Die Projektbeschreibung muss Angaben zu folgenden Punkten enthalten:

  1. Fragestellung und Hypothesen mit konkretem Arbeitsplan einschl. Begründungen zur realistischen Einhaltung des Zeitplans.
  2. Kurze Darstellung des Forschungsstandes.
  3. Darstellung der innovativen Bedeutung des geplanten Projektes.
  4. Finanzierungsplan inklusive evtl.
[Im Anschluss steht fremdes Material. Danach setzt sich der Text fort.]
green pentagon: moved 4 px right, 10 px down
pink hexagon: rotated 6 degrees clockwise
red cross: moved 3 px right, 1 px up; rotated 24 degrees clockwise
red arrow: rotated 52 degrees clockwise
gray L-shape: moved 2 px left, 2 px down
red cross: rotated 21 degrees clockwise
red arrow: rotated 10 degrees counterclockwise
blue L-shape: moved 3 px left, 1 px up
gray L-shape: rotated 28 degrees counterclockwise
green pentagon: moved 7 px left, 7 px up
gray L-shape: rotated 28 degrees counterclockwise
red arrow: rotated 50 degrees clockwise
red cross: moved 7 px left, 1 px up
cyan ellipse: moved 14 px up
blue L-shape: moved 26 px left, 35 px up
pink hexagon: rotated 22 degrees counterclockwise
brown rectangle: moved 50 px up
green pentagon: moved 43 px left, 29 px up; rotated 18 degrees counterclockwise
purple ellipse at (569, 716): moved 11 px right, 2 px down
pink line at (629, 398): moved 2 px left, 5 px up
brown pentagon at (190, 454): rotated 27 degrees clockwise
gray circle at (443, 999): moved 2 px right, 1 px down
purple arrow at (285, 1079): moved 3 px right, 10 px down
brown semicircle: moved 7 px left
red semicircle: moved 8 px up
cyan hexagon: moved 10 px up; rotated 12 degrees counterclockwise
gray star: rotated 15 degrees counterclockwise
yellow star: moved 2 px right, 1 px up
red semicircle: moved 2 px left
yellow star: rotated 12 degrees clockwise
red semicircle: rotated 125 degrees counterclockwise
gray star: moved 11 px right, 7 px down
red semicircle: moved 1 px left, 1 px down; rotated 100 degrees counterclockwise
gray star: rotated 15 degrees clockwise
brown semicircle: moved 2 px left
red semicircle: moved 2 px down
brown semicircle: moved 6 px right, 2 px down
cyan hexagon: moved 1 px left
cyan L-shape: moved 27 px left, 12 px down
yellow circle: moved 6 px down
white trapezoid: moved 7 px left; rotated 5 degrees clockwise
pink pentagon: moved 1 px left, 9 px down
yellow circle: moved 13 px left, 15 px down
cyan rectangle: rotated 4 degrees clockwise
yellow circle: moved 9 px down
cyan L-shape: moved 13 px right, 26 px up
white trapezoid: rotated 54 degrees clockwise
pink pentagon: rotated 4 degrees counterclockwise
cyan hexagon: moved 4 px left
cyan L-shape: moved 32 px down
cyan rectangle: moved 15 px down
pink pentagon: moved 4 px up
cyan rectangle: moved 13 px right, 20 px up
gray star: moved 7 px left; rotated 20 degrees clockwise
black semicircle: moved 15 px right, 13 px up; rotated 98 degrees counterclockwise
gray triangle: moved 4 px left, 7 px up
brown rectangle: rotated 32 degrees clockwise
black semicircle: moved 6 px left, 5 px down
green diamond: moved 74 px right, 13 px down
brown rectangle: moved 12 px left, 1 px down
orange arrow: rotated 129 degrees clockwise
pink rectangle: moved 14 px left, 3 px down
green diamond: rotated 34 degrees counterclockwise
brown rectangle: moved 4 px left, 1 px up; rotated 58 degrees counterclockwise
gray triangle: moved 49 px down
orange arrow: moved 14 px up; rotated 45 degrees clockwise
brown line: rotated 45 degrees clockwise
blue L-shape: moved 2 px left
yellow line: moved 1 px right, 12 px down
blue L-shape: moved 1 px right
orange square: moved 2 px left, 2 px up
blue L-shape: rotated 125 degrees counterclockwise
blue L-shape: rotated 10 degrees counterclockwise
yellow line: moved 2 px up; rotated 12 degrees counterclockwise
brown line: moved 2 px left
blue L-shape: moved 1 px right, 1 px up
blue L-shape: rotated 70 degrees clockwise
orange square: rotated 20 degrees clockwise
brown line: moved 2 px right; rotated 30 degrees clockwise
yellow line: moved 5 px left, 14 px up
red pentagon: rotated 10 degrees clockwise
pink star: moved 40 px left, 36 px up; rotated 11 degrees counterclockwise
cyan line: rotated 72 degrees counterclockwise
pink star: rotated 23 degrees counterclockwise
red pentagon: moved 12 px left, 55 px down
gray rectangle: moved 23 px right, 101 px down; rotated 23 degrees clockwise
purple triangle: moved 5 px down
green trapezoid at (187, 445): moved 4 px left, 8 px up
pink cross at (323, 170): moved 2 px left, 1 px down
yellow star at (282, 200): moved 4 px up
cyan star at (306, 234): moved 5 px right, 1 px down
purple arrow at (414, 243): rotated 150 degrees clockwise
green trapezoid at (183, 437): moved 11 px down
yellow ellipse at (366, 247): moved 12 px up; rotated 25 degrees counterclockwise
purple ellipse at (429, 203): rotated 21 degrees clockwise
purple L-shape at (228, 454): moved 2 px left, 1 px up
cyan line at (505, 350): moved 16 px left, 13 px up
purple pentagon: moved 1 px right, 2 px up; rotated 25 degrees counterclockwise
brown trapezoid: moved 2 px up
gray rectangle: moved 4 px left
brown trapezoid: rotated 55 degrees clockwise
Mittel, die von anderen Stellen bewilligt wurden oder beantragt sind.

Hieraus soll deutlich werden, wie die Fördersumme eine Gesamtumsetzung unterstützen würde oder welche Teilaspekte unterstützt werden, die nicht ausreichend durch genehmigte oder zu erwartende Förderungen abgedeckt wären.

Die fachliche Qualifikation des Bewerbers / der Bewerberin kann im ärztlich-medizinischen, therapeutischen oder pflegerischen Bereich liegen. Eine Voraussetzung dafür kann eine Publikation in einer Fachzeitschrift nach "peer review" sein oder umfangreiche überzeugend dargelegte Vorarbeiten. Einen Lebenslauf mit Publikationsliste sowie eine Beschreibung der Institution (Ausstattung und Infrastruktur) bitten wir beizufügen.

Die Projektbeschreibung und Bewerbung soll 6 Seiten nicht überschreiten (Schriftgröße pt 12 mit 1,5-fachem Zeilenabstand). Sie ist zusammen mit dem Lebenslauf, dem Literaturverzeichnis und der Institutionsbeschreibung per E-Mail bei der DIVI-Geschäftsstelle einzureichen, Diese E-Mail-Adresse ist vor Spambots geschützt! Zur Anzeige muss JavaScript eingeschaltet sein!. Einsendeschluss ist der 30.6.2017.

Die Fördersumme wird an Personen oder Institutionen vergeben, die in Deutschland tätig sind bzw. ihren Standort haben.
Die Publikation in einer anerkannten Fachzeitschrift nach Abschluss des Projekts ist erwünscht und soll einen Hinweis auf die Förderung durch die DIVI enthalten.

Die Bewerbungsunterlagen werden durch einen wissenschaftlichen Beirat bewertet, der vom Präsidium der DIVI benannt wird. Der Beirat spricht eine Empfehlung für die Auswahl aus. Die Entscheidung über die Annahme oder Ablehnung von Förderanträgen erfolgt durch das Präsidium der DIVI.

Der oder die Preisträger/in wird bis zum 30.10.2017 benachrichtigt.
Die persönliche Anwesenheit des/der Preisträgers/in zur Preisverleihung auf der Eröffnungsveranstaltung des DIVI 2017 wird vorausgesetzt.